Auteur : Edgar Hilsenrath (Allemagne)
Titre : Le nazi et le barbier
Parution : 2010 (VO, 1972)
Editions Attila
Nous sommes dans les années 2O, en Allemagne, à Wieshalle. Max Schulz est un aryen. Il suit sa mère, lâchée par les cinq pères « probables » de Max (on ne saura jamais lequel est le véritable), chez le coiffeur polonais Slavitzki. En dépit d’un physique repoussant, son énorme bite fait office de compensation. En face du salon de coiffure de son nouveau beau-père habite la famille juive des Finkelstein. Les talents de coiffeur du juif sont nettement supérieurs au polonais, et les gens ne s’y trompent pas.
Le temps passe. Max et le fils Itzig qui ont le même âge deviennent comme cul et chemise. Ils vont jusqu’au lycée ensemble puis exercent leur formation de coiffeur tout deux auprès du brillant Finkelstein. Ce qui a le don de mettre en rogne le beau-père de Max.

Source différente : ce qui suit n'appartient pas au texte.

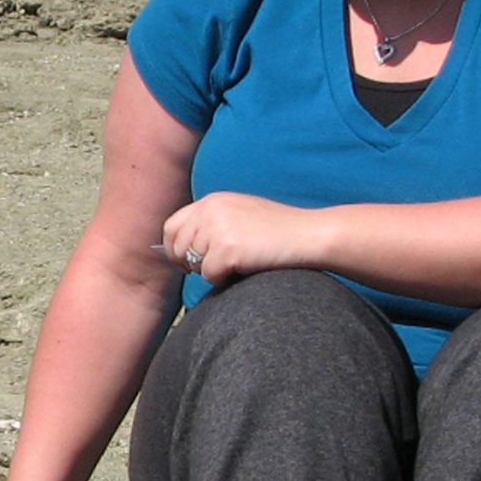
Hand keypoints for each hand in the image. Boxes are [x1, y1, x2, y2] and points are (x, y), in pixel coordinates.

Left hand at [158, 192, 322, 288]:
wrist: (308, 235)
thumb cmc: (279, 230)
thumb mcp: (239, 214)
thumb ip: (211, 223)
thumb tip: (181, 248)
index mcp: (211, 200)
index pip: (171, 226)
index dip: (175, 248)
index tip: (187, 261)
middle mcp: (210, 211)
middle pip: (179, 248)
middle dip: (192, 263)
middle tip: (219, 266)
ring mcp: (217, 229)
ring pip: (194, 264)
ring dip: (212, 270)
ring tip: (239, 262)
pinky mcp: (226, 250)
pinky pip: (210, 276)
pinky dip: (225, 279)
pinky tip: (246, 268)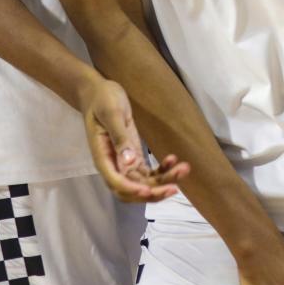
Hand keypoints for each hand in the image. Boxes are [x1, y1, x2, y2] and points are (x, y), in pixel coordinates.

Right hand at [81, 78, 189, 202]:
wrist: (99, 92)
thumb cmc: (103, 99)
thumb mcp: (112, 113)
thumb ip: (119, 137)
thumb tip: (129, 162)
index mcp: (102, 157)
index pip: (116, 182)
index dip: (132, 190)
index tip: (149, 190)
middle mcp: (112, 165)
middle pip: (131, 189)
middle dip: (153, 192)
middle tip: (175, 188)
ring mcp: (123, 162)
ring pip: (142, 182)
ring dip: (163, 181)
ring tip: (183, 169)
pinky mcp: (132, 156)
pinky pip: (147, 172)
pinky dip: (161, 170)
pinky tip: (173, 159)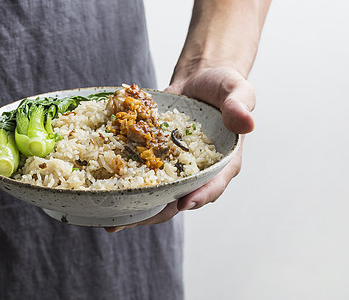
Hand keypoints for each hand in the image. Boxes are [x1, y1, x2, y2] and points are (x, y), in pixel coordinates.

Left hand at [104, 67, 255, 232]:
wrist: (199, 81)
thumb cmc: (223, 88)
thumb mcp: (238, 91)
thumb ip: (240, 106)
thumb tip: (246, 123)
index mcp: (222, 163)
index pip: (213, 185)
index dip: (200, 196)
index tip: (184, 203)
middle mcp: (197, 172)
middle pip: (178, 199)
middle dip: (153, 213)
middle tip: (126, 223)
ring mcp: (174, 168)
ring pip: (156, 194)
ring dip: (134, 208)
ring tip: (108, 221)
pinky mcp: (156, 158)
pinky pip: (141, 173)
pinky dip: (125, 183)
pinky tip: (102, 191)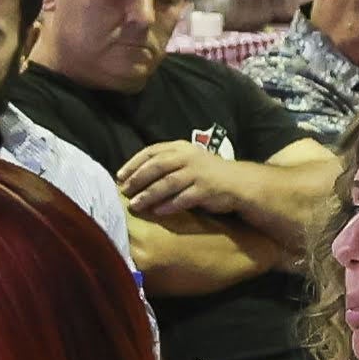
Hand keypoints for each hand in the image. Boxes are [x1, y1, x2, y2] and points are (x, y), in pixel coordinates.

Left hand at [117, 140, 259, 228]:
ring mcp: (198, 173)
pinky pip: (184, 198)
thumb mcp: (186, 161)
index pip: (152, 151)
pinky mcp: (206, 189)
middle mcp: (188, 157)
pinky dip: (169, 205)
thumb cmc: (206, 174)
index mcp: (180, 148)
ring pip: (168, 183)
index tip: (119, 176)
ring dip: (149, 194)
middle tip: (124, 191)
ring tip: (135, 205)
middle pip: (157, 166)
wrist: (239, 183)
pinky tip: (157, 212)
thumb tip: (133, 178)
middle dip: (138, 179)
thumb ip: (164, 164)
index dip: (133, 163)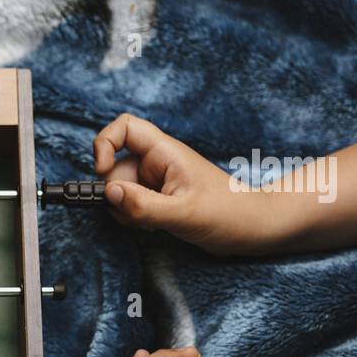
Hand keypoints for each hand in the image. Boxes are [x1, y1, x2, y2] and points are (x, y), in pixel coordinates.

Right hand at [94, 114, 285, 255]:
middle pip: (116, 167)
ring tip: (153, 222)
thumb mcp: (184, 214)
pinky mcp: (159, 198)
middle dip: (118, 193)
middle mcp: (158, 162)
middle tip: (136, 214)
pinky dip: (134, 217)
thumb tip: (109, 194)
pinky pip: (132, 203)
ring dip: (127, 209)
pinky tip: (155, 226)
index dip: (105, 144)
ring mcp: (157, 181)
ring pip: (121, 190)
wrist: (254, 228)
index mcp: (165, 152)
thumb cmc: (230, 214)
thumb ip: (143, 206)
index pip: (124, 128)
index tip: (101, 171)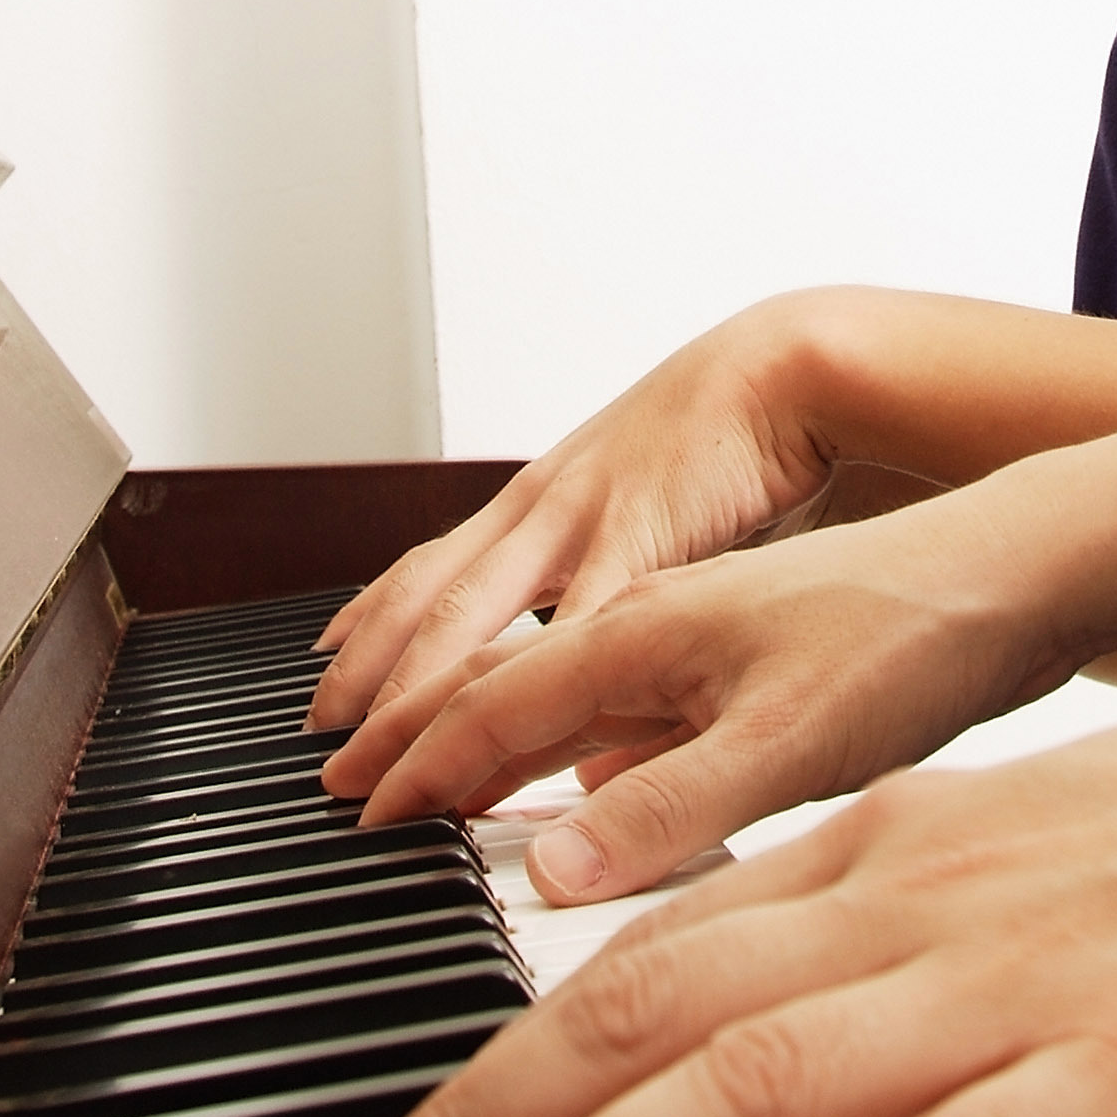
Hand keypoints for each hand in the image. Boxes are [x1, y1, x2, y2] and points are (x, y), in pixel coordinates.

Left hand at [307, 298, 855, 748]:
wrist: (795, 373)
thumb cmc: (732, 447)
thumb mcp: (653, 521)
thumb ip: (617, 590)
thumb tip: (595, 666)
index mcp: (543, 499)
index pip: (429, 567)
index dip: (371, 623)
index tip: (325, 671)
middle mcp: (543, 504)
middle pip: (429, 597)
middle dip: (369, 670)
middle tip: (322, 736)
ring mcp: (582, 514)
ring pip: (476, 609)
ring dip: (418, 681)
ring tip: (379, 744)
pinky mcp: (639, 530)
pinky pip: (573, 616)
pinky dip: (537, 678)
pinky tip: (511, 728)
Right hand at [324, 498, 1079, 896]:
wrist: (1031, 561)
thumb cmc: (923, 633)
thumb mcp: (796, 742)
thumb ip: (670, 806)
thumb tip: (550, 867)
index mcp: (643, 629)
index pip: (495, 704)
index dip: (424, 767)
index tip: (360, 816)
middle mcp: (654, 617)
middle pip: (498, 672)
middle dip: (412, 722)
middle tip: (336, 774)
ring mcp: (696, 629)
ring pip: (548, 667)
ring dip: (467, 702)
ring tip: (401, 726)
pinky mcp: (745, 653)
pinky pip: (609, 680)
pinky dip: (552, 711)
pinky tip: (570, 752)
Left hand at [368, 680, 1116, 1116]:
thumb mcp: (1067, 837)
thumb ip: (935, 906)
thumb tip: (831, 992)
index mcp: (917, 836)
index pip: (672, 930)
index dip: (527, 1022)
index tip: (437, 1108)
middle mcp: (936, 895)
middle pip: (662, 998)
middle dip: (499, 1104)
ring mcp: (1024, 985)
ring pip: (758, 1078)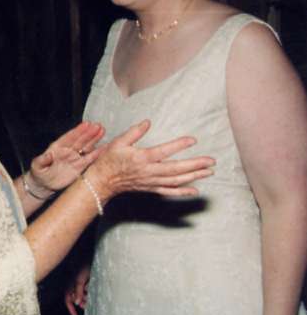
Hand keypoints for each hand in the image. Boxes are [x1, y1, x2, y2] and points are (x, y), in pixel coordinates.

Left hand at [30, 121, 104, 192]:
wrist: (43, 184)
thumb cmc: (38, 173)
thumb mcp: (37, 166)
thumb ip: (42, 160)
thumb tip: (47, 155)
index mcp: (57, 148)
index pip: (69, 138)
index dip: (77, 131)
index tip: (86, 124)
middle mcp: (67, 151)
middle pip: (80, 140)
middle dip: (89, 133)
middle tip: (98, 126)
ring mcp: (74, 158)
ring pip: (86, 147)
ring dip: (94, 139)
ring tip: (102, 131)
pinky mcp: (80, 166)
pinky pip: (90, 159)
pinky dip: (97, 154)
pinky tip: (105, 148)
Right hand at [64, 265, 90, 314]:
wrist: (87, 258)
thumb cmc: (82, 267)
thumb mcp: (80, 281)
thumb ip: (78, 291)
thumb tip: (76, 303)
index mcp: (69, 286)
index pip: (68, 301)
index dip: (71, 310)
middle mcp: (72, 285)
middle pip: (76, 299)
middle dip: (82, 303)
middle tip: (89, 305)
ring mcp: (78, 283)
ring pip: (82, 295)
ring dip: (87, 296)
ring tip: (91, 294)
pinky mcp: (84, 281)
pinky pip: (86, 290)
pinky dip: (89, 291)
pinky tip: (91, 286)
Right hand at [87, 120, 214, 200]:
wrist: (103, 180)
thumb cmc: (109, 160)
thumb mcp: (118, 142)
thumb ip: (134, 132)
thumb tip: (147, 122)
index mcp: (141, 158)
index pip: (164, 151)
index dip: (179, 145)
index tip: (193, 140)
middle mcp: (149, 171)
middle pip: (176, 169)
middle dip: (195, 165)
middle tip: (211, 160)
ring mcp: (151, 181)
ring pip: (176, 180)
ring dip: (194, 176)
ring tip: (209, 171)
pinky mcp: (151, 188)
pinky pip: (169, 192)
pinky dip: (182, 191)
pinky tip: (195, 190)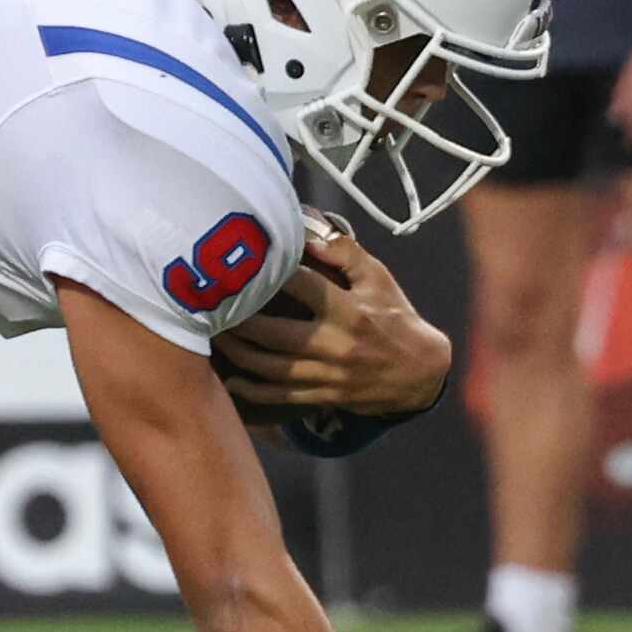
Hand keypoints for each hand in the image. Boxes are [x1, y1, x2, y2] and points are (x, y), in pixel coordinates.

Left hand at [214, 216, 450, 415]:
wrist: (419, 372)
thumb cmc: (395, 317)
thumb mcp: (379, 279)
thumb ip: (346, 254)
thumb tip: (310, 236)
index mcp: (349, 310)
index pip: (303, 286)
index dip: (272, 274)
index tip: (245, 265)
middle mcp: (335, 344)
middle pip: (273, 333)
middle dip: (238, 321)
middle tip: (211, 306)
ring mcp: (326, 374)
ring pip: (269, 366)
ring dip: (236, 352)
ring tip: (213, 335)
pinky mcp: (321, 395)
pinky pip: (278, 395)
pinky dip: (250, 388)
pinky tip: (229, 376)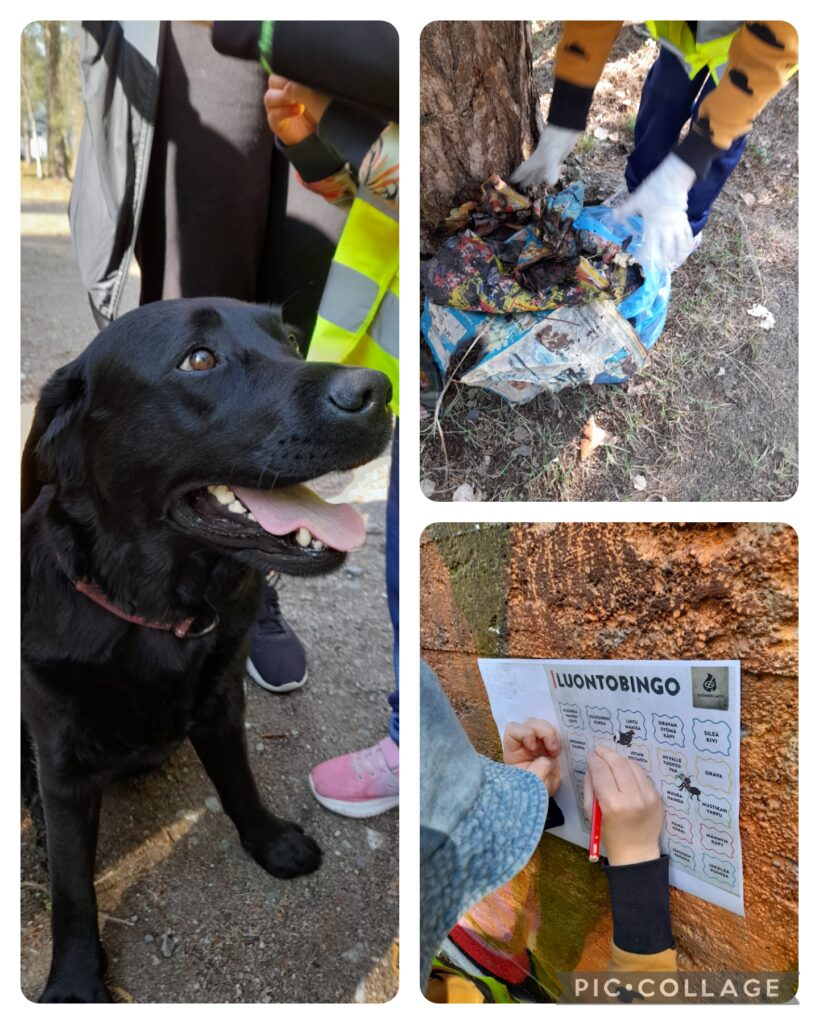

Le début des années 30 voit l’ascension d’un certain Adolf Hitler, admiré par Slavitski qui cultive son antisémitisme naissant. Puis un jour, Hitler débarque dans leur ville - Wieshalle – pour un discours. Des milliers de personnes sont présentes. Le lendemain, Max et son entourage rejoignent le parti du « fils de la Providence ». Ils détruisent la boutique du juif et dessinent des croix gammées ainsi que des queues de cochon sur les murs et les miroirs.
Après la nuit des longs couteaux, Max Schulz s’engage dans les SS. Plus tard, il joue un rôle considérable dans le camp de Laubwalde, en exécutant des milliers de juifs.
Voyant la défaite allemande se profiler, le génocidaire opte pour le camp des vainqueurs, celui des juifs, comme il se plait à l’appeler. Pour échapper aux traqueurs, quoi de plus subtil que d’endosser l’identité d’un juif ? D’un juif que l’on connaît sur le bout des doigts ? Comme son ami d’enfance Itzig Finkelstein ? Bingo. D’autant plus que la famille Finkelstein a été exterminée à Laubwalde…
« Le nazi et le barbier » dresse le portrait déroutant d’un homme qui, bien qu’ayant des amis juifs, se retourna contre eux, contribuant à la boucherie des camps de la mort. Il tua tellement de personnes qu’il fut incapable de les dénombrer, si ce n’est d’en donner une fourchette. La force d’Hilsenrath pour traiter d’un sujet aussi pesant est d’utiliser l’humour (souvent noir et grinçant) comme arme afin de dédramatiser les situations. Il nous tord les tripes tout en parvenant à nous faire sourire grâce à une plume malicieuse et des dialogues délirants. L’aspect satirique et iconoclaste se poursuit avec un basculement identitaire (du statut de bourreau à celui de victime qui luttera pour la résurrection du peuple juif). La question qui se pose tout le long du récit est la suivante : Max Schulz va-t-il s’en tirer aussi à si bon compte ? La réponse n’est probablement pas celle que vous imaginerez. Une lecture hautement recommandable.